[quote=“parkerc, post:4, topic:173862”]Not quite what you need, but i know the Fibaro relays allow you to power them from 24 VDC
Are you able to use any voltage converters ?[/quote]
Thanks. I’ll keep that in mind.
If not 12V, Are there any battery-powered devices that will pulse a contact (essentially a battery powered Z-Wave relay)? I’m trying to simulate a momentary button press.
I was originally thinking about using a thermostat (2Gig), but they are on or off, not pulse… Unless I can scene it to turn on then off immediately?
[quote=“snovvman, post:5, topic:173862”][quote=“parkerc, post:4, topic:173862”]Not quite what you need, but i know the Fibaro relays allow you to power them from 24 VDC
Are you able to use any voltage converters ?[/quote]
Thanks. I’ll keep that in mind.
If not 12V, Are there any battery-powered devices that will pulse a contact (essentially a battery powered Z-Wave relay)? I’m trying to simulate a momentary button press.
I was originally thinking about using a thermostat (2Gig), but they are on or off, not pulse… Unless I can scene it to turn on then off immediately?[/quote]

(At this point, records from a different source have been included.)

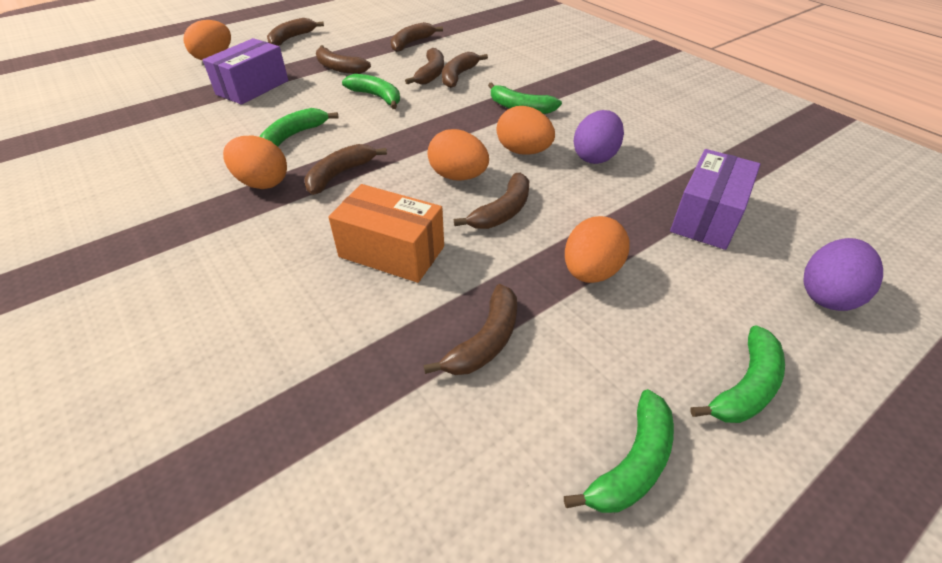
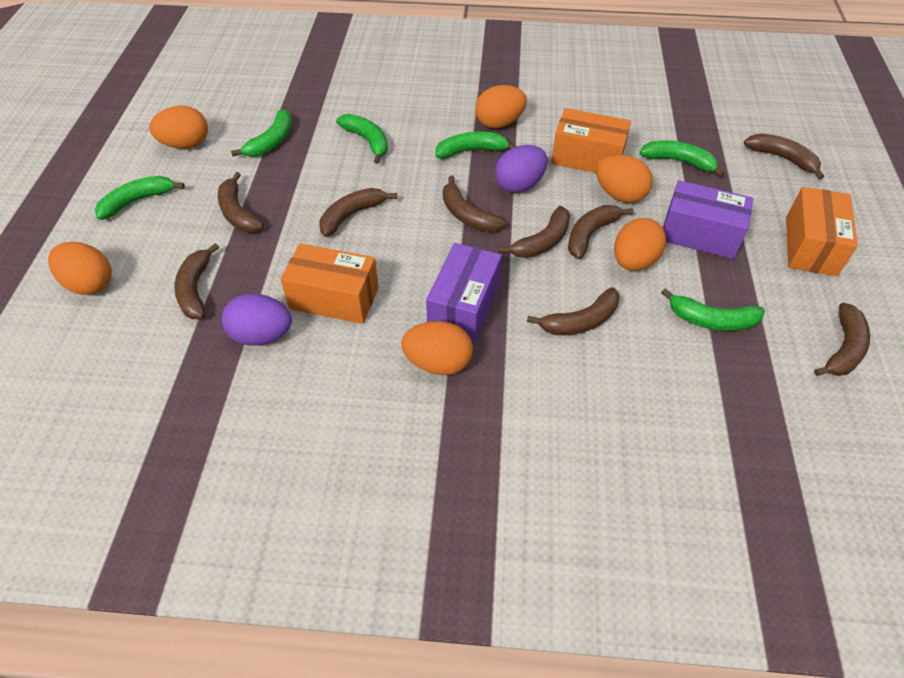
brown banana: 8 -> 9
green banana: 5 -> 6
orange box: 1 -> 3
orange egg: 5 -> 6

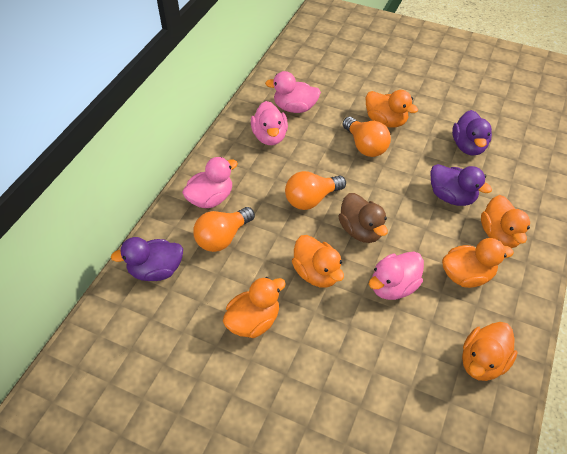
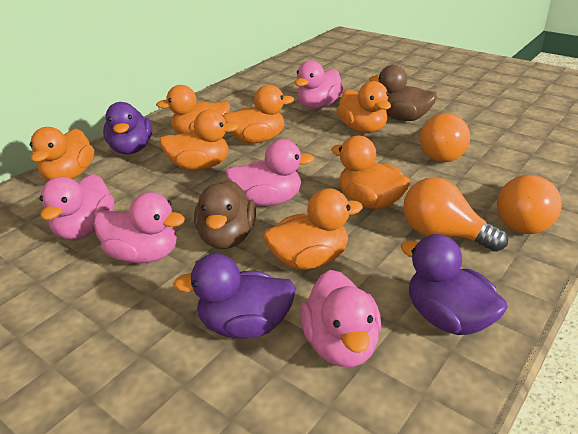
brown duck: 1 -> 2
orange duck: 6 -> 7
pink duck: 4 -> 5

My garage door solution may work for you check my two adjoining posts in this thread http://forum.micasaverde.com/index.php?topic=4773.msg79506.msg#79506
I think the jackpot solution is along the lines of what I’m looking for. I can use a donor module and turn it into a 12V control. I suppose I just need to make a scene that turns a device on and off immediately to simulate a temporary switch.
I can only use a DVM, solder, etc. and I am not nearly an EE. So I have some novice questions about modifying a module: I know many ICs work off of 5 volts. The donor modules, I presume, convert the 120V AC to 5V DC to operate the circuits while the 120V AC is switched by relays to power the appliances, etc.
Is 12V also used in these circuits? Is there an easy way for me to bypass the AC to DC section and simply connect a 12V power supply to operate the module?
[quote=“snovvman, post:10, topic:173862”]I think the jackpot solution is along the lines of what I’m looking for. I can use a donor module and turn it into a 12V control. I suppose I just need to make a scene that turns a device on and off immediately to simulate a temporary switch.
I can only use a DVM, solder, etc. and I am not nearly an EE. So I have some novice questions about modifying a module: I know many ICs work off of 5 volts. The donor modules, I presume, convert the 120V AC to 5V DC to operate the circuits while the 120V AC is switched by relays to power the appliances, etc.
Is 12V also used in these circuits? Is there an easy way for me to bypass the AC to DC section and simply connect a 12V power supply to operate the module?
Thanks again![/quote]
Just wondering if you read my link as my solution of pluging a 12v power supply into a zwave receptable seems a alot easier solution…also if you’re planing on adding a door/window sensor…the garage door plugin does the momentary switching without scenes/logic required.
Btw pity these aren’t available in US freq. http://forum.micasaverde.com/index.php/topic,10951.0.html
Another option you might consider is the Evolve LFM-20 Fixture Module.
It’s an (albeit kind of quirky) relay-based Z-Wave switch for independent control of external devices.
I’ve successfully used it in 12V, 24V and 48V applications; can be done in a variety of ways, but it does have an element of quirk in how it responds to “include” and “exclude” commands.
-J
[quote=“snovvman, post:1, topic:173862”]Does one exist? I have Vera set up and I would like to use a device that is 12 volt powered to open/close a low-powered circuit.
While I’m asking, does there exist a weather-resistant door sensor (so I can put it on an outside gate and know when it’s open or closed)?
I just put into place something I wired up several months ago as a garage door solution. I have four LFM-20 modules I’m not using, but before I had them, I wired up this very simple device…
I took a cordless phone power supply (let’s say, 12VDC) and wired it to the coil of an automotive relay. The NO contacts, ultimately, were wired into the garage door opener button. I then plugged the power supply into a normal appliance module. When the appliance module goes on, the power supply powers the coil, and the NO contacts close.
This is a really simple approach, very dependable, and could be a way for you to address whatever you’re trying to do.
[quote=“DeltaNu1142, post:14, topic:173862”]I just put into place something I wired up several months ago as a garage door solution. I have four LFM-20 modules I’m not using, but before I had them, I wired up this very simple device…
I took a cordless phone power supply (let’s say, 12VDC) and wired it to the coil of an automotive relay. The NO contacts, ultimately, were wired into the garage door opener button. I then plugged the power supply into a normal appliance module. When the appliance module goes on, the power supply powers the coil, and the NO contacts close.
This is a really simple approach, very dependable, and could be a way for you to address whatever you’re trying to do.[/quote]
Yep this is basically the same as what I have done…as linked to above.